Is it ever OK to blog under a fake identity?

screengrab of Free Amina Facebook page
Image caption The blog prompted online campaigns to free someone who turned out to be fictitious

When the identity of "imprisoned gay Syrian blogger" Amina Arraf turned out to Tom MacMaster - a married American man studying in Scotland - the blogosphere was set alight.

"While the narrative voice may have been fictional, the facts on this blog are true and not mısleading as to the situation on the ground. I do not believe that I have harmed anyone."

That's how blogger MacMaster apologised for pretending to be a gay woman called Amina Arraf.

The blog, Damascus Gay Girl, dating back to February this year, claimed to document the life of 25-year-old Amina Abdallah Arraf al-Omari, a half-Syrian, half-American lesbian living in Damascus.

A recent post, which was said to be written by Amina's cousin, said she had been seized by armed men believed to be members of President Assad's Baath party.

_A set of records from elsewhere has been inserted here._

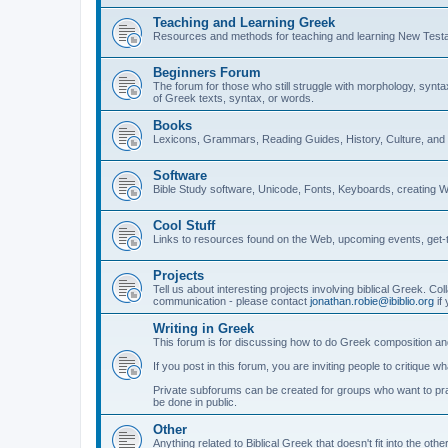
Teaching and Learning Greek
Resources and methods for teaching and learning New Test
Beginners Forum
The forum for those who still struggle with morphology, synt
of Greek texts, syntax, or words.
Books
Lexicons, Grammars, Reading Guides, History, Culture, an
Software
Bible Study software, Unicode, Fonts, Keyboards, creating 
Cool Stuff
Links to resources found on the Web, upcoming events, get-t
Projects
Tell us about interesting projects involving biblical Greek. Col
communication - please contact
jonathan.robie@ibiblio.org
if 
Writing in Greek
This forum is for discussing how to do Greek composition and
If you post in this forum, you are inviting people to critique 
Private subforums can be created for groups who want to prac
be done in public.
Other
Anything related to Biblical Greek that doesn't fit into the oth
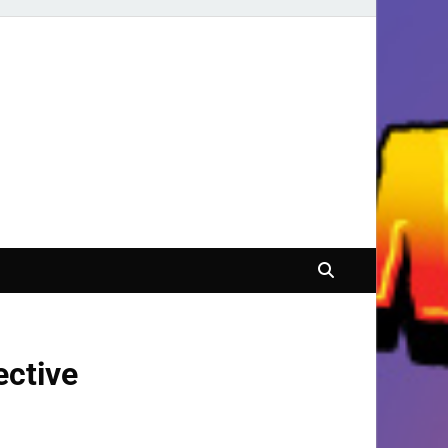
ective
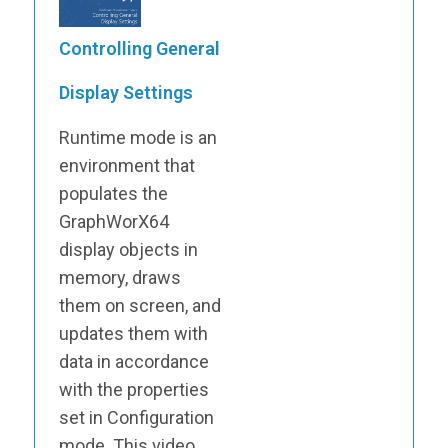
Controlling General
Display Settings
Runtime mode is an
environment that
populates the
GraphWorX64
display objects in
memory, draws
them on screen, and
updates them with
data in accordance
with the properties
set in Configuration
mode. This video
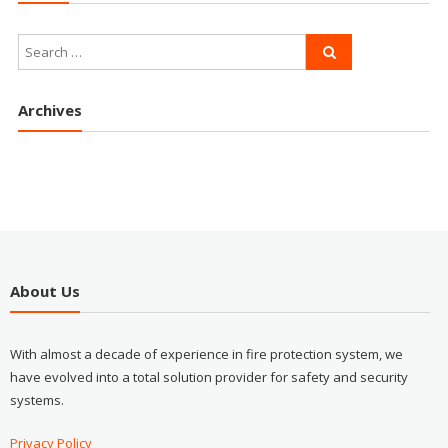
Archives
About Us
With almost a decade of experience in fire protection system, we
have evolved into a total solution provider for safety and security
systems.
Privacy Policy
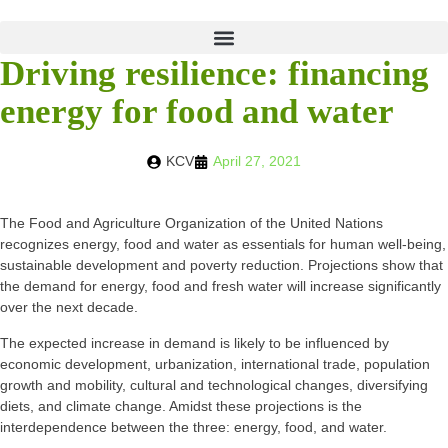
Driving resilience: financing
energy for food and water
KCV
April 27, 2021
The Food and Agriculture Organization of the United Nations
recognizes energy, food and water as essentials for human well-being,
sustainable development and poverty reduction. Projections show that
the demand for energy, food and fresh water will increase significantly
over the next decade.
The expected increase in demand is likely to be influenced by
economic development, urbanization, international trade, population
growth and mobility, cultural and technological changes, diversifying
diets, and climate change. Amidst these projections is the
interdependence between the three: energy, food, and water.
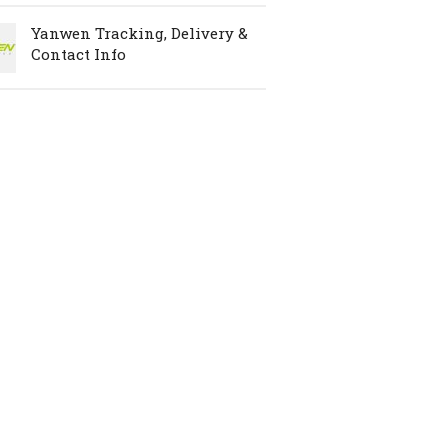
Yanwen Tracking, Delivery &
Contact Info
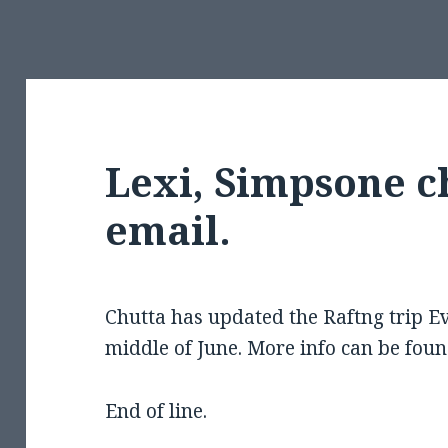
Lexi, Simpsone c
email.
Chutta has updated the Raftng trip Evi
middle of June. More info can be foun
End of line.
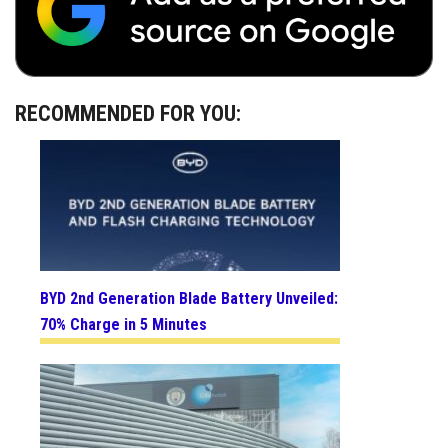
RECOMMENDED FOR YOU:
BYD 2nd Generation Blade Battery Unveiled:
70% Charge in 5 Minutes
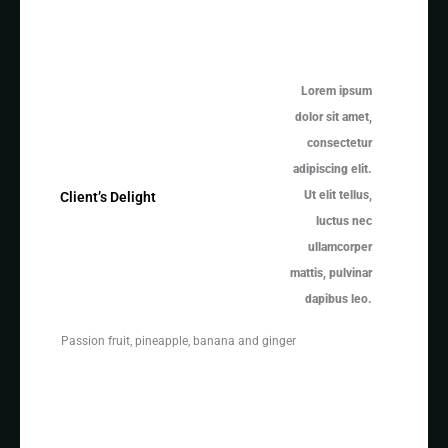
Lorem ipsum
dolor sit amet,
consectetur
adipiscing elit.
Ut elit tellus,
Client’s Delight
luctus nec
ullamcorper
mattis, pulvinar
dapibus leo.
Passion fruit, pineapple, banana and ginger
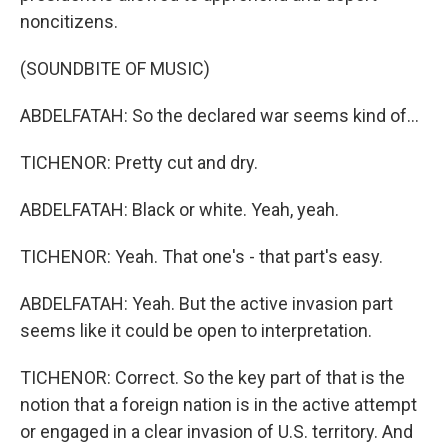
noncitizens.
(SOUNDBITE OF MUSIC)
ABDELFATAH: So the declared war seems kind of...
TICHENOR: Pretty cut and dry.
ABDELFATAH: Black or white. Yeah, yeah.
TICHENOR: Yeah. That one's - that part's easy.
ABDELFATAH: Yeah. But the active invasion part
seems like it could be open to interpretation.
TICHENOR: Correct. So the key part of that is the
notion that a foreign nation is in the active attempt
or engaged in a clear invasion of U.S. territory. And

Mr MacMaster now admits that he wrote the blog.

Campaigners' uproar

The administrators of the Facebook group "Free Amina Arraf" told their 14,000 followers they were not impressed. "Be assured administrators of this site - who were friends with 'Amina' online - are just as angry as everyone else over the revelation made by Tom MacMaster," it says.

Speaking for gay campaigners in the region, Sami Hamwi is also furious. "I could have put myself in a grave danger inquiring about a fictitious figure."

In the same article in Gay Middle East, David Nasser says his voice has been taken away. "Because of you, Mr MacMaster, a lot of the real activists in the LGBT community became under the spotlight of the authorities in Syria. These activists, among them myself, had to change so much in their attitude and their lives to protect themselves from the positional harm your little stunt created."

Ali Abunimah was one of the key figures involved in tracking down the blog to Tom MacMaster by finding he owned a property that "Amina" had posted the address of on a message board.

In his blog Electronic Intifada, he says it has "sown confusion, distraction and absorbed energy and attention at a time when real people are in danger in Syria and in other countries in the region".

Now MacMaster has renamed his blog to read, "a hoax that got way out of hand. I never meant to hurt anybody".

But for "Joseph W" who cross-posted in the blog Hurry up Harry, the fake identity goes against blogging convention. He explains that "the normal course of action, would be to simply blog under a pseudonym, not post a photo, and explain why this is the case." He goes on to question the political motivations behind the blog suggesting MacMaster may have an "anti-Zionist" agenda.

Checking the facts

Others point the finger at the press.

The woman whose picture was used by MacMaster, Jelena Lecic, was particularly displeased, telling Newsnight before MacMaster's admission that it was mainstream media - the Guardian - that had republished her picture.

The Guardian's Chris Elliot says the delay in taking down the photo was because of suspicion it could be a ploy by the Syrian government.

He explains how, after a failed attempt at a meeting with "Amina", they published the story based on an e-mail exchange.

The excuse that the blogger had to pull out of a meeting because of harassment from Syrian security services seemed plausible, Elliot explains.

Quality writing

Blog Her's Liz Henry had previously expressed "painful doubts" about "Amina" because she didn't seem to have a presence outside the blog. The mainstream media, for example, hadn't managed to track down any friends or family.

But Ms Henry reminds us that there is nothing new about fictional blogging. Sometimes they can be "literary experiments", which turn into books. For example Odin Soli - who turned out to be a middle-aged man - blogged first as a Muslim girl with a Jewish girlfriend and later as "Plain Layne", a bisexual woman. That blog was subsequently turned into a novel.

Similarly NPR's Andy Carvin, who had warned against cynicism when the doubts first emerged on Twitter, still stands by the quality of the writing.

"People should operate under the assumption that there is a real blogger under detention in Syria. Who they are is another matter," he tweeted before the admission.

Now he gives MacMaster credit for managing to create character who would "illuminate the story of the Middle East for a Western audience".

"In a lot of ways," he says on the NPR website, "the accessibility of the blog was likely the reason it got so much attention. Since February, it has been filled with posts that are dramatic and compelling and full of action."

The New Statesman's Steven Baxter wonders if it is possible now to appreciate the quality of the writing given the deception.

"See it for what it is - fiction - and you can admire the literary creation of MacMaster. If only he had presented it that way in the first place. If only he had."